Los Juegos del 92 provocaron una elogiada transformación de la ciudad, de la que se beneficiaron en primer lugar sus residentes. Otra consecuencia inmediata fue la irrupción en el mapa turístico internacional. Los visitantes empezaron a llegar con mayor frecuencia y cantidad hasta convertir a Barcelona en el primer destino turístico europeo en ciudades que no son capital de Estado.

Patrimonio arquitectónico, tamaño medio, clima mediterráneo, restauración de prestigio, playa y buena oferta de ocio (diurno y nocturno) son argumentos imbatibles para atraer al guiri. Pero, a la vez, la gitana hechicera de Peret también ha proyectado, sin que se haya hecho lo suficiente por evitarlo, otra imagen: la de una juerga sin límite. Los conflictos con los vecinos se han hecho inevitables.

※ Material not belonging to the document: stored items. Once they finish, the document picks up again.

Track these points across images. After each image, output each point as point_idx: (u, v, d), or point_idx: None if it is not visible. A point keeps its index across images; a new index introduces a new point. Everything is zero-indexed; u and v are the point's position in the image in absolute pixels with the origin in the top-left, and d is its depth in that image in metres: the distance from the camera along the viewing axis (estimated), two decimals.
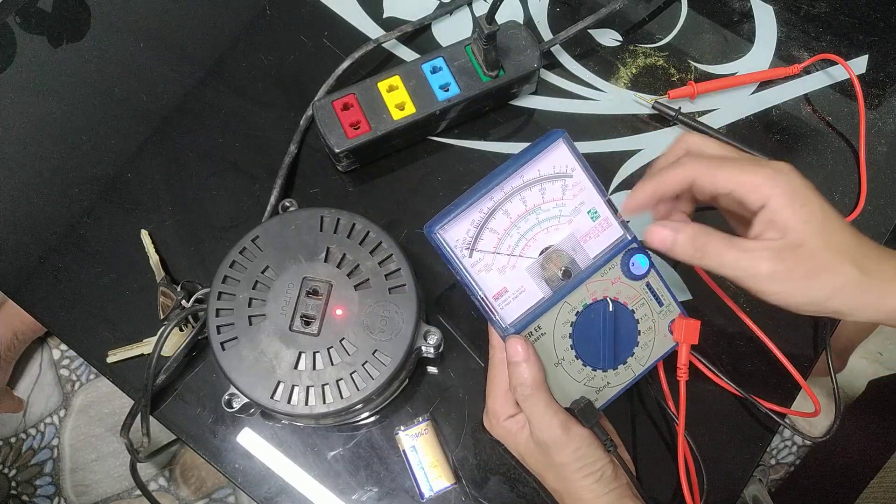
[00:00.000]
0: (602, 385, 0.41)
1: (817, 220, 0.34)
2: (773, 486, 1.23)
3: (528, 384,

Si todo empezó con las despedidas de soltero gracias a los vuelos de bajo coste, el desmadre ha llegado al punto de que unos desalmados deciden ir desnudos al supermercado. Cuesta imaginar que esa imagen pueda verse en otro sitio.

Harían bien tanto el Ayuntamiento como Turisme de Barcelona en no infravalorar una cuestión que afecta a la convivencia. No hay que estigmatizar los pisos turísticos, pero la regulación y la vigilancia son imprescindibles. Como lo es el control policial, y su posterior efecto sancionador, de cualquier actitud incívica. También el barcelonés debe acostumbrarse a que la piel de la urbe mude por un motor económico que, sin embargo, no debe monopolizar el modelo de ciudad. Y estaría bien que ese vecino no tuviera la percepción de que los ingresos que se generan solo van solo al bolsillo de unos pocos, sino la de que revierten en toda la ciudad.